Una tarde, mientras barría cerca del mercado, vi a Camila sentada en la vereda con los ojos tristes.
—¿Qué haces aquí?—le pregunté preocupado.
—La profesora me dijo que no puedo ir más al colegio si no pago la mensualidad—susurró.
Sentí rabia e impotencia. ¿De qué servía tanto esfuerzo si mi hermana iba a repetir mi historia?
Esa noche enfrenté a mi padre.
—Papá, necesitamos más dinero para Camila.
Él bajó la mirada.
—Hijo, hago lo que puedo…
La tensión llenó el cuarto. Mi madre intervino:
—No peleen. Somos una familia.
Pero yo sentía que el peso del mundo caía sobre mis hombros.
Al día siguiente, fui a la universidad sin desayunar. En clase, mi cabeza daba vueltas y no podía concentrarme. La profesora notó mi estado y me llamó al final:
—Julián, ¿estás bien?
No pude evitarlo: rompí en llanto frente a ella.
Me llevó a su oficina y escuchó toda mi historia. Me ofreció ayuda: un pequeño trabajo como asistente en el laboratorio por las tardes y una recomendación para un fondo solidario para Camila.
Por primera vez en meses sentí esperanza.

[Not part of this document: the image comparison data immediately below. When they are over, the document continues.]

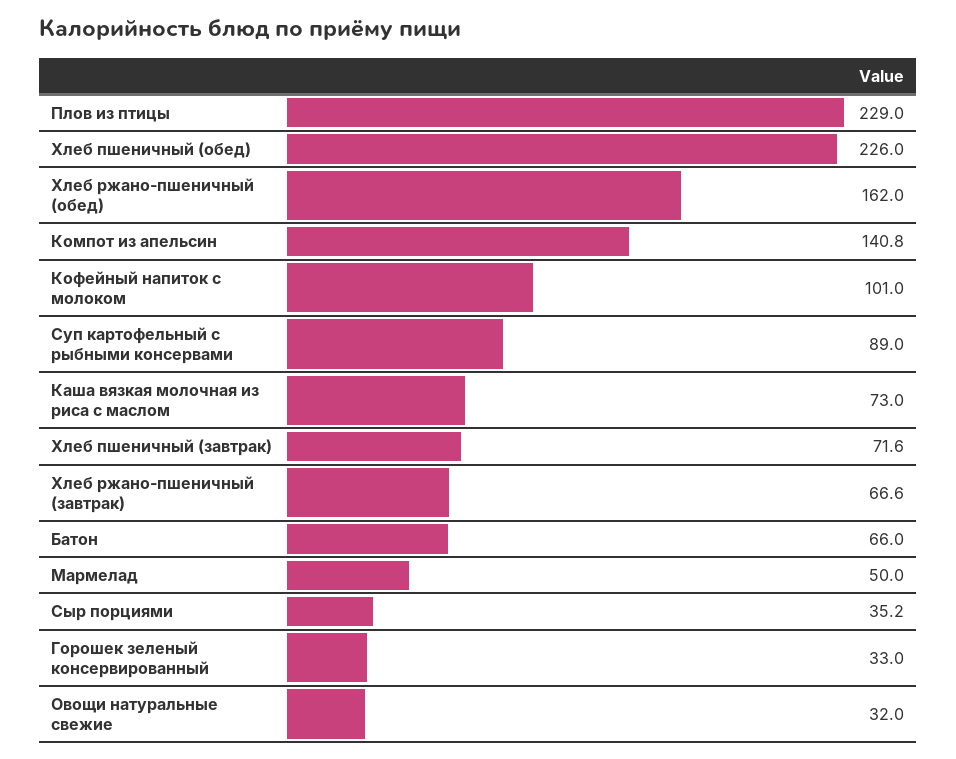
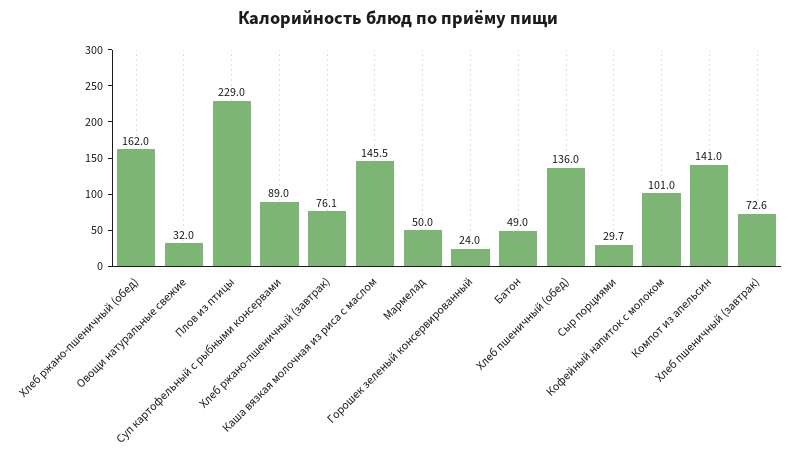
Хлеб пшеничный (обед): 226 -> 136
Компот из апельсин: 140.8 -> 141
Каша вязкая молочная из риса с маслом: 73 -> 145.5
Хлеб пшеничный (завтрак): 71.6 -> 72.6
Хлеб ржано-пшеничный (завтрак): 66.6 -> 76.1
Батон: 66 -> 49
Сыр порциями: 35.2 -> 29.7
Горошек зеленый консервированный: 33 -> 24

Con el tiempo, aprendí a pedir ayuda y a no avergonzarme de mis orígenes. Incluso Rodrigo se acercó un día:
—Oye, disculpa por lo del otro día… Mi papá también fue obrero cuando llegó de Huancayo.
Nos hicimos amigos y juntos estudiábamos para los exámenes finales.
Hoy estoy por terminar mi carrera. Camila volvió al colegio y sueña con ser doctora. Mi padre consiguió un trabajo mejor y mi madre vende empanadas en el mercado.
A veces camino por las mismas calles que barría antes del amanecer y pienso en todo lo que hemos pasado.
¿Vale la pena tanto sacrificio? ¿Cuántos jóvenes como yo luchan cada día por un futuro mejor? ¿Hasta cuándo tendremos que elegir entre estudiar o sobrevivir?
¿Y tú? ¿Qué harías si tuvieras que decidir entre tus sueños y tu familia?